Ali Nesin, kendisi hakkında 2014 yılında açılan soruşturmadan haberi olduğunu belirtti ve dava konusu olan ‘2 katlı binanın’ bir köy evi olduğunu söyledi.

Nesin’e göre, Nişanyan için düzenlediği kampanyanın ardından soruşturmanın gelmesi rastlantı, fakat açılan iki davanın da bir ortak noktası var: “Bürokrasi denen denetimden çıkmış canavar akıl, mantık, vicdan, izan demeden vazifesini yapıyor. 40 yıldır imar planı çıkmamış bir köyde vatandaşlar suça teşvik ediliyorlar, hatta suça zorlanıyorlar. İnsanların yaşadığı bir yere çivi çakma yasağı getirilebilir mi? Ve bu yasak 40 yıl sürebilir mi? Sürer! Nasıl sürer? Eğer vatandaş devletin umurunda değilse sürer.”

Sevan Nişanyan, ‘Koruma Kanunu’na muhalefet’ gerekçesiyle cezaevinde yatan tek mahkum. Açılan davalarla Nişanyan’ın ‘susturulmak’ istendiğine dair tartışmalar da devam ederken, Ali Nesin “Sizin için açılan dava da böyle bir amaca hizmet ediyor olabilir mi?” sorusunu şöyle cevaplıyor: “Yok. Ben Sevan kadar sivri dilli ve siyasi değilim.
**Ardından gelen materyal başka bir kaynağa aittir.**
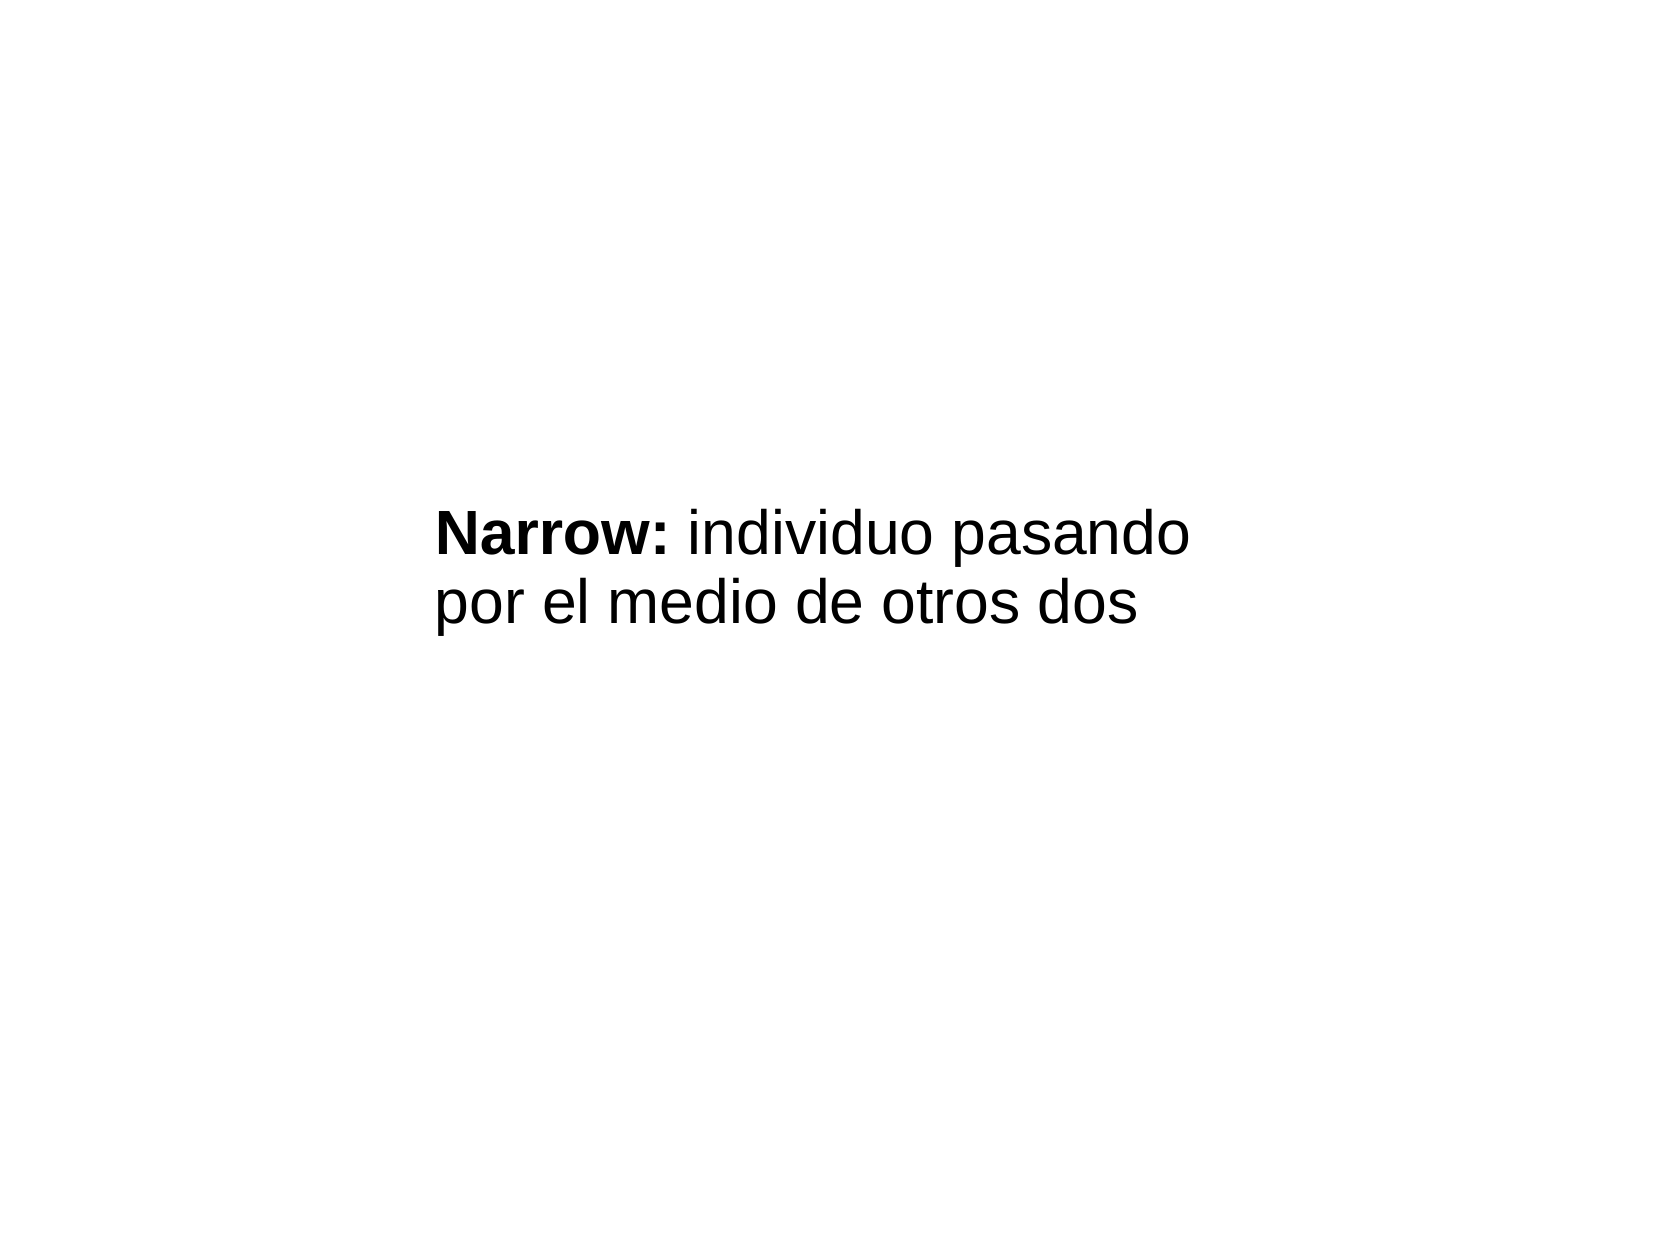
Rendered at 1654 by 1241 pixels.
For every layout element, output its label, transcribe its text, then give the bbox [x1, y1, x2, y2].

text_box Narrow: individuo pasando por el medio de otros dos [420, 490, 1306, 646]
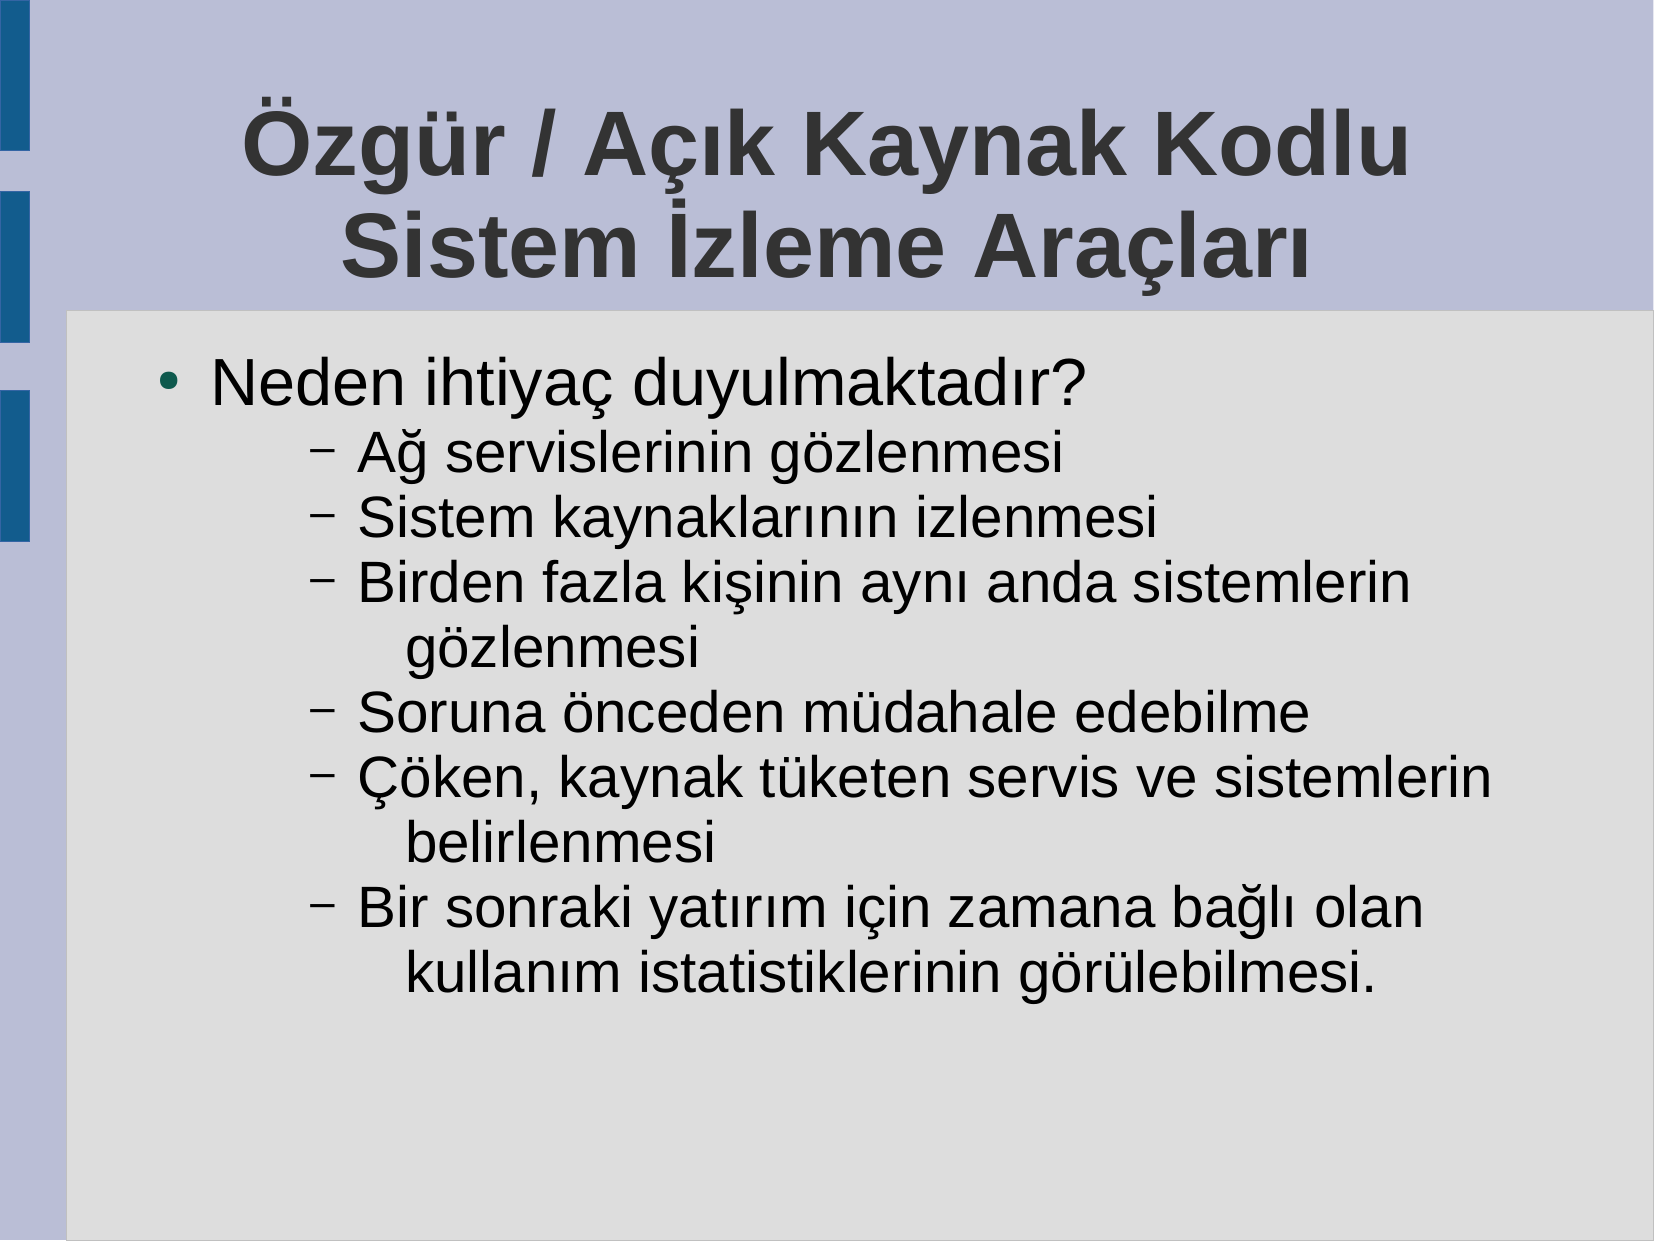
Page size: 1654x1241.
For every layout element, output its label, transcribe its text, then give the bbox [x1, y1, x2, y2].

list Neden ihtiyaç duyulmaktadır? Ağ servislerinin gözlenmesi Sistem kaynaklarının izlenmesi Birden fazla kişinin aynı anda sistemlerin gözlenmesi Soruna önceden müdahale edebilme Çöken, kaynak tüketen servis ve sistemlerin belirlenmesi Bir sonraki yatırım için zamana bağlı olan kullanım istatistiklerinin görülebilmesi. [121, 344, 1534, 1127]
title Özgür / Açık Kaynak Kodlu Sistem İzleme Araçları [121, 76, 1534, 313]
Beni susturmaya gelinceye kadar susturmak isteyecekleri kimler kimler var.”

KORKUNÇ ZAMANLAR

Akademisyen Ali Nesin’e, son olarak akademik özgürlüğün gidişatı hakkında soruya ise, ‘Bu Suça Ortak Olmayacağız’ metnine imza veren akademisyenlere yönelik baskılar, gözaltı, soruşturma ve okuldan uzaklaştırmalara geçtiğimiz hafta üç akademisyenin tutuklanmasıyla yeni bir boyut kazandı. Nesin, gidişatın ‘kaygı verici’ olduğu görüşünde: “Korkunç zamanlar yaşıyoruz. Hani ‘her şeyin başı eğitimdir’ derler ya.
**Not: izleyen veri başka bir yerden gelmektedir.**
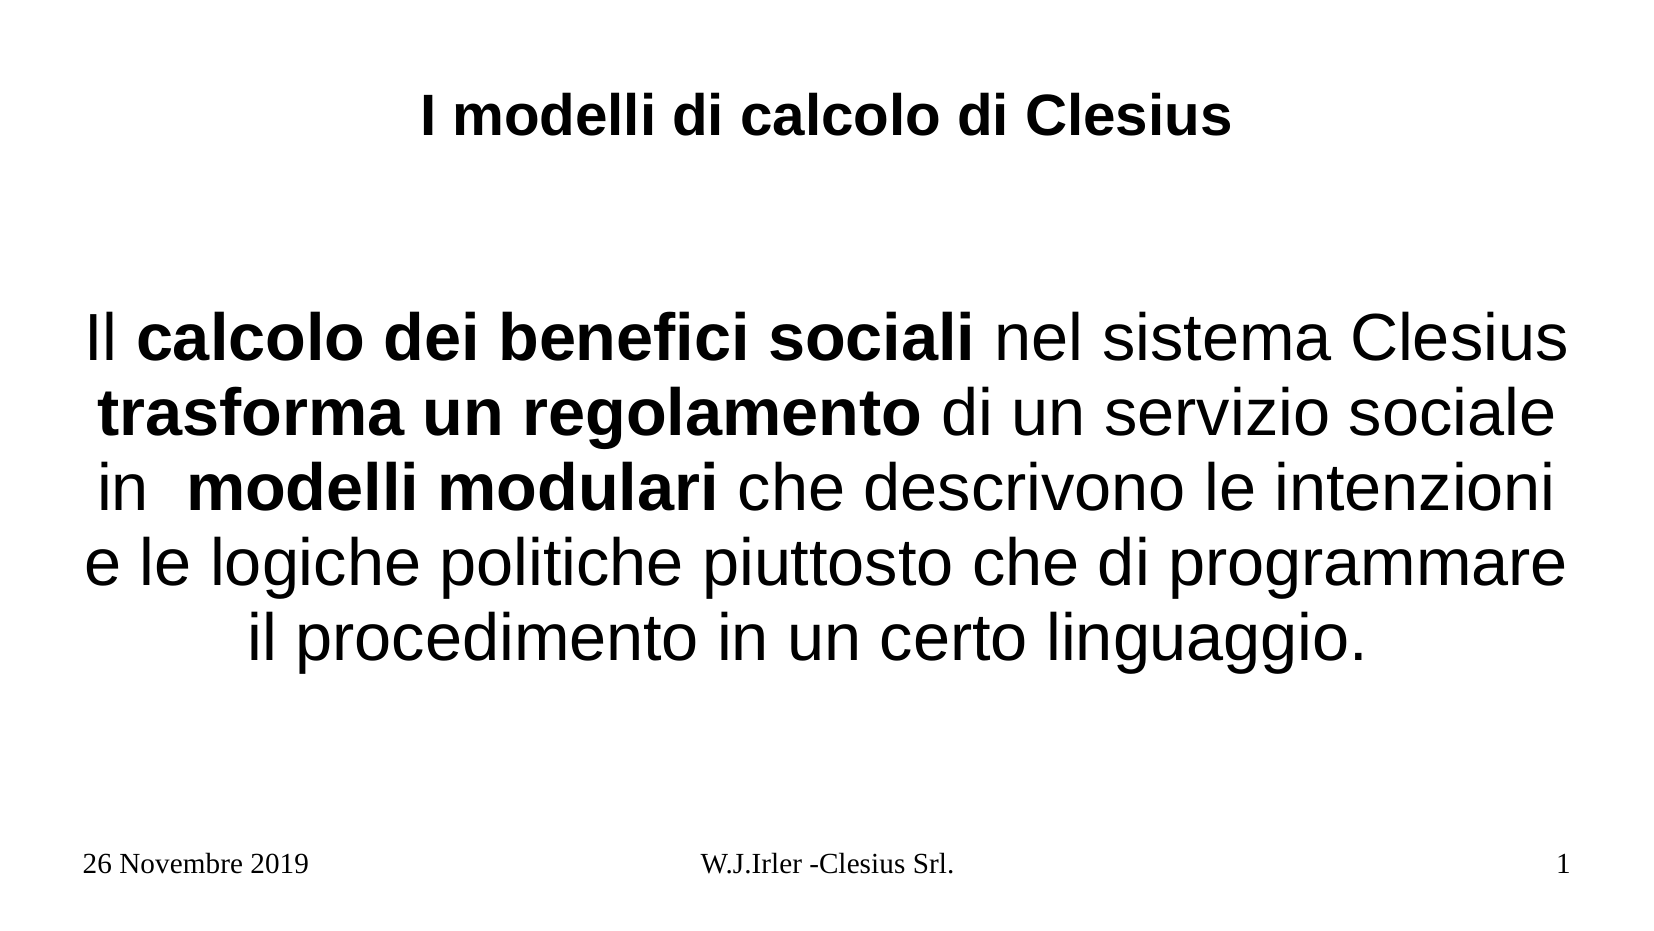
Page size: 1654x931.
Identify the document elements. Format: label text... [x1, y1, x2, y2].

title I modelli di calcolo di Clesius [82, 37, 1571, 193]
subtitle Il calcolo dei benefici sociali nel sistema Clesius trasforma un regolamento di un servizio sociale in modelli modulari che descrivono le intenzioni e le logiche politiche piuttosto che di programmare il procedimento in un certo linguaggio. [82, 217, 1571, 758]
Yanlışmış. Meğer her şeyin başı hukukmuş, adaletmiş. Durum o kadar kötü ki, bundan sonra her şey ancak daha iyi olabilir diye düşünüyorum, ya da umuyorum. Cumhurbaşkanı her demeciyle Türkiye Cumhuriyeti’nin başkanı olabilecek bir yapıya sahip olmadığını kanıtlıyor. Herkes bunu görüyor. Bunun da bir sonu gelecek. Ben halkımıza ve vereceği oya güveniyorum.”